— start of THE RECORDS —

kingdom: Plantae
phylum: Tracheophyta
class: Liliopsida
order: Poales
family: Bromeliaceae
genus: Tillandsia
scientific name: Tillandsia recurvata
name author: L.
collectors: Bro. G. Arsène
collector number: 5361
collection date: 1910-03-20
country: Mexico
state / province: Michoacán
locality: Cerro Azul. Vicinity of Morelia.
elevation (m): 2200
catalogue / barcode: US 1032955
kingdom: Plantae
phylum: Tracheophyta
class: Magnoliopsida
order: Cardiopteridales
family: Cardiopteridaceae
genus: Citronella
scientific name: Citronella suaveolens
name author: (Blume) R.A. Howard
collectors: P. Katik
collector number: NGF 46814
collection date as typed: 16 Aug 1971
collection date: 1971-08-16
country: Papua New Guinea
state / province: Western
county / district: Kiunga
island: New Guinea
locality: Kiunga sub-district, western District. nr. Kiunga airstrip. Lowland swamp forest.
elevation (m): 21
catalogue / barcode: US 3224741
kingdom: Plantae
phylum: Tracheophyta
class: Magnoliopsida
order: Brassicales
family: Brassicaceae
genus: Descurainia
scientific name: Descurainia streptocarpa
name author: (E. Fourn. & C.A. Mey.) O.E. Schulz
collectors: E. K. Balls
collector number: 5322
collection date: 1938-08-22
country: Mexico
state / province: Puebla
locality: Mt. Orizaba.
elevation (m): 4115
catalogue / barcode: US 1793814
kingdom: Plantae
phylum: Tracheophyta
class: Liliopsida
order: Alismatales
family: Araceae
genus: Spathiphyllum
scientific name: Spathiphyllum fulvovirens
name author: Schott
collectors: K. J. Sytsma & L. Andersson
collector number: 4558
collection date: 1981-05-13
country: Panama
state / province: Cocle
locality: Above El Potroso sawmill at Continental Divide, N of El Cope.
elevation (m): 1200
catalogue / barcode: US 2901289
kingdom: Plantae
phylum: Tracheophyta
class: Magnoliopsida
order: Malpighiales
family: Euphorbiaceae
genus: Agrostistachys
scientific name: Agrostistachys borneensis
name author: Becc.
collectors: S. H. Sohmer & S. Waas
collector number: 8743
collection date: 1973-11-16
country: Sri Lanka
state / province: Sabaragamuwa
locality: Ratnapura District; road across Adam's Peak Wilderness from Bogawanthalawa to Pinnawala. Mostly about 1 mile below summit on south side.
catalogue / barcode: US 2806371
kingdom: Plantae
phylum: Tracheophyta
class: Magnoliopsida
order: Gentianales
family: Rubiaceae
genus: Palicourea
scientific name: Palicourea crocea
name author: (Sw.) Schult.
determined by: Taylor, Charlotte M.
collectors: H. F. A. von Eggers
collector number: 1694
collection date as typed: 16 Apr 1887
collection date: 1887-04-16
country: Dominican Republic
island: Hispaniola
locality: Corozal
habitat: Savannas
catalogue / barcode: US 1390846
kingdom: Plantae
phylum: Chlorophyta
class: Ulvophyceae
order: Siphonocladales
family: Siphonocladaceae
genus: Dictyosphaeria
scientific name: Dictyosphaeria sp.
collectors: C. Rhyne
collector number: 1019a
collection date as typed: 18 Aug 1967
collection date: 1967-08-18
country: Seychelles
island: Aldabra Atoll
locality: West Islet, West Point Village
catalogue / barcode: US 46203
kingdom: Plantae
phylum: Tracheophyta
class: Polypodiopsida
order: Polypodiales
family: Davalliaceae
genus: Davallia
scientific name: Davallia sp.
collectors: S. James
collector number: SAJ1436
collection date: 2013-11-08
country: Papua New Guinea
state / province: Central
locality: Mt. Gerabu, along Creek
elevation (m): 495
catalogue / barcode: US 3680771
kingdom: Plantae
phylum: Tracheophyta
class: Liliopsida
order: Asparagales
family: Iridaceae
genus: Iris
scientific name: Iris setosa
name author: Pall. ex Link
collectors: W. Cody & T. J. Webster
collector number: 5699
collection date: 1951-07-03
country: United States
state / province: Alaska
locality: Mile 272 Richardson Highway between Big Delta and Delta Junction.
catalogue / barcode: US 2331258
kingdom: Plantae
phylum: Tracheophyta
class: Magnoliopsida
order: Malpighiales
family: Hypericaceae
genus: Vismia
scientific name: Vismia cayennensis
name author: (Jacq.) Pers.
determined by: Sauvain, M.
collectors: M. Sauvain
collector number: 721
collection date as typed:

— end of THE RECORDS —

__WHAT IS REQUIRED__.
Identify every line in the listing that contains the string "collectors", and copy each of those lines. Matching is case-sensitive.

__EXERCISE ANSWER__.
collectors: Bro. G. Arsène
collectors: P. Katik
collectors: E. K. Balls
collectors: K. J. Sytsma & L. Andersson
collectors: S. H. Sohmer & S. Waas
collectors: H. F. A. von Eggers
collectors: C. Rhyne
collectors: S. James
collectors: W. Cody & T. J. Webster
collectors: M. Sauvain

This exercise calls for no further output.